The Fargo-Moorhead project is the furthest along of three projects currently included within a pilot program developed by the Corps to evaluate the feasibility of using P3s as part of civil works projects, says Aaron Snyder, the director of the Corps’ P3 program. The other two projects are the Los Angeles River Ecosystem Restoration Project and the Brazos Island Harbor Channel Improvement Project, which would entail multiple improvements to the Port of Brownsville in Brownsville, Texas.

Because the Corps lacks the authority to issue its own P3 contracts, it is looking for projects whose nonfederal sponsors are interested in possibly entering into such partnerships on their own, Snyder says.

“We actually leverage the nonfederal sponsor’s capability to issue those contracts,” Snyder says. To be considered for inclusion in the pilot program, a project must cost at least $50 million, though larger projects likely would make for better candidates, he notes. “We’re looking for the large projects that will take a lot of time typically under a traditional delivery method,” Snyder says.

Construction on the Fargo-Moorhead diversion project is expected to begin during the fourth quarter of 2021. The project’s flood-protection work is scheduled to begin in spring 2027, while final completion is scheduled for 2028, according to the MFDA’s release.
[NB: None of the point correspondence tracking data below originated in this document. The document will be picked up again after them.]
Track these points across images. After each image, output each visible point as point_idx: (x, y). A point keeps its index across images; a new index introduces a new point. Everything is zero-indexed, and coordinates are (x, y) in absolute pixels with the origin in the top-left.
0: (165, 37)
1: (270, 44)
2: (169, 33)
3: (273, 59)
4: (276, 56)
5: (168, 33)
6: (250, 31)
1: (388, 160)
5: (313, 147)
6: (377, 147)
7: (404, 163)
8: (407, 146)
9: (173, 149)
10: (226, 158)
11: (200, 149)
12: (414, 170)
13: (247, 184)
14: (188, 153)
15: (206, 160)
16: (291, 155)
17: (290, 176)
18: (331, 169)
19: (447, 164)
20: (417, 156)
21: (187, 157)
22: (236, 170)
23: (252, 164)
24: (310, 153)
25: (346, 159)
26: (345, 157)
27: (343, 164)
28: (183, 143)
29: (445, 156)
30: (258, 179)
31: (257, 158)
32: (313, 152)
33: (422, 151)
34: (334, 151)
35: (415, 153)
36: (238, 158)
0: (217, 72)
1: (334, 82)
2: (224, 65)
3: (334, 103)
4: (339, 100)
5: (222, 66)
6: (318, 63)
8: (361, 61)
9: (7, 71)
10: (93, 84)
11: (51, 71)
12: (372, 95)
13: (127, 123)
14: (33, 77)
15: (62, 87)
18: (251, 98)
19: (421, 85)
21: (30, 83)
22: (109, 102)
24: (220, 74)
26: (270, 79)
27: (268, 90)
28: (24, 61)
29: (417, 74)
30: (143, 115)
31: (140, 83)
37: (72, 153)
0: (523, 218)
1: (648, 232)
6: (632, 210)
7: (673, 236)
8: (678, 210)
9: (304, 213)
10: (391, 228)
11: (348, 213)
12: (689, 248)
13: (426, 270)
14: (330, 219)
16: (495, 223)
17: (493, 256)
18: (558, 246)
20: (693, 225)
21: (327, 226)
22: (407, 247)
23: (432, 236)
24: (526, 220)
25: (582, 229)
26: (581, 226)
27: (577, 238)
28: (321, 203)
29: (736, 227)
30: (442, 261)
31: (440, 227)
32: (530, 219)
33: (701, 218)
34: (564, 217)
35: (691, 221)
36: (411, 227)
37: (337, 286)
The Red River Valley Alliance, which was awarded the Fargo-Moorhead diversion project, is a consortium involving three equity members and a construction joint venture comprising three contractors, according to a June 18 news release from the MFDA. The equity members consist of Acciona S.A., Shikun & Binui Ltd., and North American Energy Partners Inc. The construction joint venture comprises Acciona Construction USA Corp., Shikun & Binui America Inc., and North American Construction Group.